## What is expected
Which lines below fall between the one containing "brown stain highlights" and the one containing "of human liver"? Repeat them exactly, counting both of those lines, and add nothing else.

Records drawn from a dataset
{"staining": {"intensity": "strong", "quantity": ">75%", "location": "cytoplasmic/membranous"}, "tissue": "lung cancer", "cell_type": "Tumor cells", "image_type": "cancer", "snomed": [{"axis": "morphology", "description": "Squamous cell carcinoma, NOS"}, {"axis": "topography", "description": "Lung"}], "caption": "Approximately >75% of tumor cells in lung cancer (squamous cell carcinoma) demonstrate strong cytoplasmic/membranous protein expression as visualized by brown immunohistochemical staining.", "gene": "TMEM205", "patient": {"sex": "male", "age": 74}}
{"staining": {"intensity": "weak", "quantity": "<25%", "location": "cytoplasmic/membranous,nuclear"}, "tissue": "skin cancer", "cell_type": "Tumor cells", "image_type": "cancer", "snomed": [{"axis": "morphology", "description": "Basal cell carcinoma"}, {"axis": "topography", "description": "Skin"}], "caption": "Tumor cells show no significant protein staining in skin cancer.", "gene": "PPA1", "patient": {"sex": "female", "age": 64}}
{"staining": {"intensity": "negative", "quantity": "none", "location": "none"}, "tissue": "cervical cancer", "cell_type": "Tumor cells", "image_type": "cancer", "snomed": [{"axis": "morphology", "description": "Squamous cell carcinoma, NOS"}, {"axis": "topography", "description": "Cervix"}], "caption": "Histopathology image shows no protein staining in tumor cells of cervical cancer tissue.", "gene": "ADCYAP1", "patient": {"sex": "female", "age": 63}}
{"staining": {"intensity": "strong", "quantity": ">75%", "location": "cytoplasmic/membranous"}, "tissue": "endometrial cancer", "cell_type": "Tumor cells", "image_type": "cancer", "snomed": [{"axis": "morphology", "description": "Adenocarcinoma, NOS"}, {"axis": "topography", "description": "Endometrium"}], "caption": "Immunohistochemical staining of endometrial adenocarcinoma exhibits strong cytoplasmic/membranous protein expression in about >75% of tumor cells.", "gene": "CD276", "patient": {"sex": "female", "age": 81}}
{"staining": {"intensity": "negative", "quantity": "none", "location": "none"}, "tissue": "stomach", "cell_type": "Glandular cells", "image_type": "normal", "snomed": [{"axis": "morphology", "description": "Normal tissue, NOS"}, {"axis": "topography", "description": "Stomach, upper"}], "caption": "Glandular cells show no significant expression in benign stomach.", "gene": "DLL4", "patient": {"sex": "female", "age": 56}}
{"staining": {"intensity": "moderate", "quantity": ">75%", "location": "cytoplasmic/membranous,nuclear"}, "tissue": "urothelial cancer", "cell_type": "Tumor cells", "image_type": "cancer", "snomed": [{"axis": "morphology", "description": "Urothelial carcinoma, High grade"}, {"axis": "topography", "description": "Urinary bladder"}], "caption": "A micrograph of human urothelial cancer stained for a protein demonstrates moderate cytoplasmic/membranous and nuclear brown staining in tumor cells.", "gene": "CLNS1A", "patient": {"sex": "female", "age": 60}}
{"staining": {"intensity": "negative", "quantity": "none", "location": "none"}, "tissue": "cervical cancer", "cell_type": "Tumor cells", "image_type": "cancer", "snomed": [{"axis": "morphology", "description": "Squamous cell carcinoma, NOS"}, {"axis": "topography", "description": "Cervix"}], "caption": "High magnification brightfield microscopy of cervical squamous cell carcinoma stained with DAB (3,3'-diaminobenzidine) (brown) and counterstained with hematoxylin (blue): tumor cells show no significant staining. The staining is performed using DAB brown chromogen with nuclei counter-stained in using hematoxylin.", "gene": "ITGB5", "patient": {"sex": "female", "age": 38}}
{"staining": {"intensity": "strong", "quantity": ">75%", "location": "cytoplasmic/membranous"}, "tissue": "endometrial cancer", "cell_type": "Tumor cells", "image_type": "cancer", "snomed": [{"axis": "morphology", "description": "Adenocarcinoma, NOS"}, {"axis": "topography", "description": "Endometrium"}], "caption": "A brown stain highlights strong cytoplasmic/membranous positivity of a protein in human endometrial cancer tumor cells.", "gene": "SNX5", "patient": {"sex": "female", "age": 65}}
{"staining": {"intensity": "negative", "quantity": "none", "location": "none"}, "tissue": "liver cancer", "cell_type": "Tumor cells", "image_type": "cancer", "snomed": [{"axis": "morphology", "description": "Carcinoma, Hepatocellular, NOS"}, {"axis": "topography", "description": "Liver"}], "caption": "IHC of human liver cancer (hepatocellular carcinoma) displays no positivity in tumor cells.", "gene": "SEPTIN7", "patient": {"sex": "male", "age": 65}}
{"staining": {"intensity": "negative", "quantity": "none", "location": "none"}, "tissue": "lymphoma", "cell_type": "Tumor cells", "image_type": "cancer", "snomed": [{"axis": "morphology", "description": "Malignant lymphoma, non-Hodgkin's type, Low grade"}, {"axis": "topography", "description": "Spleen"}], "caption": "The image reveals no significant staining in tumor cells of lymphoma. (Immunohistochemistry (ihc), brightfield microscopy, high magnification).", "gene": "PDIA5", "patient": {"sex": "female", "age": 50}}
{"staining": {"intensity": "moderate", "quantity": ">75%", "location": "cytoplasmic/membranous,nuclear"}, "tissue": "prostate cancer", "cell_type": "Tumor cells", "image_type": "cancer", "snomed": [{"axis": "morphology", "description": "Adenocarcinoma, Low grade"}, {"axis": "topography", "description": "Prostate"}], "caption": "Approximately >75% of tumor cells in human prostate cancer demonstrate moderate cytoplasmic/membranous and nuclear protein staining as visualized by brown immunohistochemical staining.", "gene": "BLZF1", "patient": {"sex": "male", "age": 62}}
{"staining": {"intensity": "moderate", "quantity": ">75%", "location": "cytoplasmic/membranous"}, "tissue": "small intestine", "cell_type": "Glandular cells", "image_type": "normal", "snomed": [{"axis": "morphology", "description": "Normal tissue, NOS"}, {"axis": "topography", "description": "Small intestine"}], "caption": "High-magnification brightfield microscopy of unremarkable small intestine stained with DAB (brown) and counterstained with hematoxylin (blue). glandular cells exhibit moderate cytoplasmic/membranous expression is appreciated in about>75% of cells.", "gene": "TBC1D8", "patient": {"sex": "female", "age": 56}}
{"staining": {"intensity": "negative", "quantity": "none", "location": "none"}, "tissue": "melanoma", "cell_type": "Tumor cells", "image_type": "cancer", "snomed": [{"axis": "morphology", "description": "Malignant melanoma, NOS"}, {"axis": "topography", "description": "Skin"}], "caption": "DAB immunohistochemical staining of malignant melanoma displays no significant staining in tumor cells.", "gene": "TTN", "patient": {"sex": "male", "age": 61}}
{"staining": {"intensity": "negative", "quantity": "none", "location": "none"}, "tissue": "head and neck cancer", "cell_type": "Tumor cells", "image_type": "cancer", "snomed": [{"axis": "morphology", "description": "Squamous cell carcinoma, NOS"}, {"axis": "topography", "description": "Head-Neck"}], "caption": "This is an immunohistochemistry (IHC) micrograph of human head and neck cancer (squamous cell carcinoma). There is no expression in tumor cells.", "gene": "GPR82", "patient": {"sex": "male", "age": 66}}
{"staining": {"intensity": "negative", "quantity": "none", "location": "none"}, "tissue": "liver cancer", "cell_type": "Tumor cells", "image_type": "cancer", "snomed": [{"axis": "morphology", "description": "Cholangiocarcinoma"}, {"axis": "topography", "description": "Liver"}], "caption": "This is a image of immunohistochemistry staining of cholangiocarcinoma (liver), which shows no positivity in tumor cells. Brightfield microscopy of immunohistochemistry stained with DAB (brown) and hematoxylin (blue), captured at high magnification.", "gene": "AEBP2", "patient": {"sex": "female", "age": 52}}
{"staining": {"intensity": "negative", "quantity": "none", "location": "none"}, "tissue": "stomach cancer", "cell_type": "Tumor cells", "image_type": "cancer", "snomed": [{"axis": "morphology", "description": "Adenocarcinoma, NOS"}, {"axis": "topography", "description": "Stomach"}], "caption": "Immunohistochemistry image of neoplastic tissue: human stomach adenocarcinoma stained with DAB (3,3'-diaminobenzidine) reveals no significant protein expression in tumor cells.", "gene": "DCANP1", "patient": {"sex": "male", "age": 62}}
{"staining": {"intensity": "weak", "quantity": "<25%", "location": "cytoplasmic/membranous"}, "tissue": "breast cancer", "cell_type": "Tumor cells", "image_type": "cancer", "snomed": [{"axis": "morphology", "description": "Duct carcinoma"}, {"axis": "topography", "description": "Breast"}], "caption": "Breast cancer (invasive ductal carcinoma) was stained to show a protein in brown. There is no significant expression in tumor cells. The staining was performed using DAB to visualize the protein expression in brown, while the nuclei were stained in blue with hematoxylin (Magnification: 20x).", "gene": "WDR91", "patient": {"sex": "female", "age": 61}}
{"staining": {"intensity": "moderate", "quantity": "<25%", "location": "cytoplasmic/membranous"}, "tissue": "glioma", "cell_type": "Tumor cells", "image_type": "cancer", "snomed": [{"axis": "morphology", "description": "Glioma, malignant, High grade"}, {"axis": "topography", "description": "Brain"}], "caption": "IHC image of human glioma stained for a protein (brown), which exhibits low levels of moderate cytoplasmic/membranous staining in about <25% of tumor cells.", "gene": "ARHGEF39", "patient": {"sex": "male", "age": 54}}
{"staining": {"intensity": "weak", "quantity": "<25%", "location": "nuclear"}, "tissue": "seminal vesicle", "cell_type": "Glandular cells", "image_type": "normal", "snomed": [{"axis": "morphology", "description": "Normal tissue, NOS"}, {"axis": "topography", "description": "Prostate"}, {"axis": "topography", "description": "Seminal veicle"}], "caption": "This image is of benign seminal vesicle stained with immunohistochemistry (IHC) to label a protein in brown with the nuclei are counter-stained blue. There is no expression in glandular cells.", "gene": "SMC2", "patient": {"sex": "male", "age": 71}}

## Answer box
{"staining": {"intensity": "strong", "quantity": ">75%", "location": "cytoplasmic/membranous"}, "tissue": "endometrial cancer", "cell_type": "Tumor cells", "image_type": "cancer", "snomed": [{"axis": "morphology", "description": "Adenocarcinoma, NOS"}, {"axis": "topography", "description": "Endometrium"}], "caption": "A brown stain highlights strong cytoplasmic/membranous positivity of a protein in human endometrial cancer tumor cells.", "gene": "SNX5", "patient": {"sex": "female", "age": 65}}
{"staining": {"intensity": "negative", "quantity": "none", "location": "none"}, "tissue": "liver cancer", "cell_type": "Tumor cells", "image_type": "cancer", "snomed": [{"axis": "morphology", "description": "Carcinoma, Hepatocellular, NOS"}, {"axis": "topography", "description": "Liver"}], "caption": "IHC of human liver cancer (hepatocellular carcinoma) displays no positivity in tumor cells.", "gene": "SEPTIN7", "patient": {"sex": "male", "age": 65}}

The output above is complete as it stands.